Top of Data for this exercise

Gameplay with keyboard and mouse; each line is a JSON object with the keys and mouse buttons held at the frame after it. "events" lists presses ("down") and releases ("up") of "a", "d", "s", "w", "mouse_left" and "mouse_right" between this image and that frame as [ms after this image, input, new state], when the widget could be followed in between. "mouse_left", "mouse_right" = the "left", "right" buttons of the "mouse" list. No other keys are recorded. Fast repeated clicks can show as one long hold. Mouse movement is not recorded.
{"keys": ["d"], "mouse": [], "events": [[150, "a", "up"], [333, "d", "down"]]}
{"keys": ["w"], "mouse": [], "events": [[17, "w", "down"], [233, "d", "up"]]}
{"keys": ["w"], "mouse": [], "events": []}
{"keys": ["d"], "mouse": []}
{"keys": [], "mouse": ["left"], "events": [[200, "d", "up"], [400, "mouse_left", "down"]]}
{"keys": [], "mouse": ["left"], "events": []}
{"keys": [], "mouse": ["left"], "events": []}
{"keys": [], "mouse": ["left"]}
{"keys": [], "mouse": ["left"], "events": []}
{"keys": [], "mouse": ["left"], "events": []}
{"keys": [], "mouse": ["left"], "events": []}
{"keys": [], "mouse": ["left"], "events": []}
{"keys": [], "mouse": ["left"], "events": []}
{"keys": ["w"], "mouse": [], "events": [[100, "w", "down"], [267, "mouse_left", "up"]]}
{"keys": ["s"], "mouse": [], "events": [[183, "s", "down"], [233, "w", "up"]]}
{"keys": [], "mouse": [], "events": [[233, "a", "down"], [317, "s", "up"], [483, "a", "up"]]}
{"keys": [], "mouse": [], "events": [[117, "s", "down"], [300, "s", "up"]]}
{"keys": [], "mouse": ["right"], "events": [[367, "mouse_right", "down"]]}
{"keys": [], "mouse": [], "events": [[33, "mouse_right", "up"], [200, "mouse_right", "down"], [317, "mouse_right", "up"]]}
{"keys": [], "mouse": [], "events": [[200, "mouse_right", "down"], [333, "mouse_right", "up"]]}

Bottom of Data for this exercise

(Prompt): Out of the records above, pull each line containing the word "down".

(Final answer):
Gameplay with keyboard and mouse; each line is a JSON object with the keys and mouse buttons held at the frame after it. "events" lists presses ("down") and releases ("up") of "a", "d", "s", "w", "mouse_left" and "mouse_right" between this image and that frame as [ms after this image, input, new state], when the widget could be followed in between. "mouse_left", "mouse_right" = the "left", "right" buttons of the "mouse" list. No other keys are recorded. Fast repeated clicks can show as one long hold. Mouse movement is not recorded.
{"keys": ["d"], "mouse": [], "events": [[150, "a", "up"], [333, "d", "down"]]}
{"keys": ["w"], "mouse": [], "events": [[17, "w", "down"], [233, "d", "up"]]}
{"keys": [], "mouse": ["left"], "events": [[200, "d", "up"], [400, "mouse_left", "down"]]}
{"keys": ["w"], "mouse": [], "events": [[100, "w", "down"], [267, "mouse_left", "up"]]}
{"keys": ["s"], "mouse": [], "events": [[183, "s", "down"], [233, "w", "up"]]}
{"keys": [], "mouse": [], "events": [[233, "a", "down"], [317, "s", "up"], [483, "a", "up"]]}
{"keys": [], "mouse": [], "events": [[117, "s", "down"], [300, "s", "up"]]}
{"keys": [], "mouse": ["right"], "events": [[367, "mouse_right", "down"]]}
{"keys": [], "mouse": [], "events": [[33, "mouse_right", "up"], [200, "mouse_right", "down"], [317, "mouse_right", "up"]]}
{"keys": [], "mouse": [], "events": [[200, "mouse_right", "down"], [333, "mouse_right", "up"]]}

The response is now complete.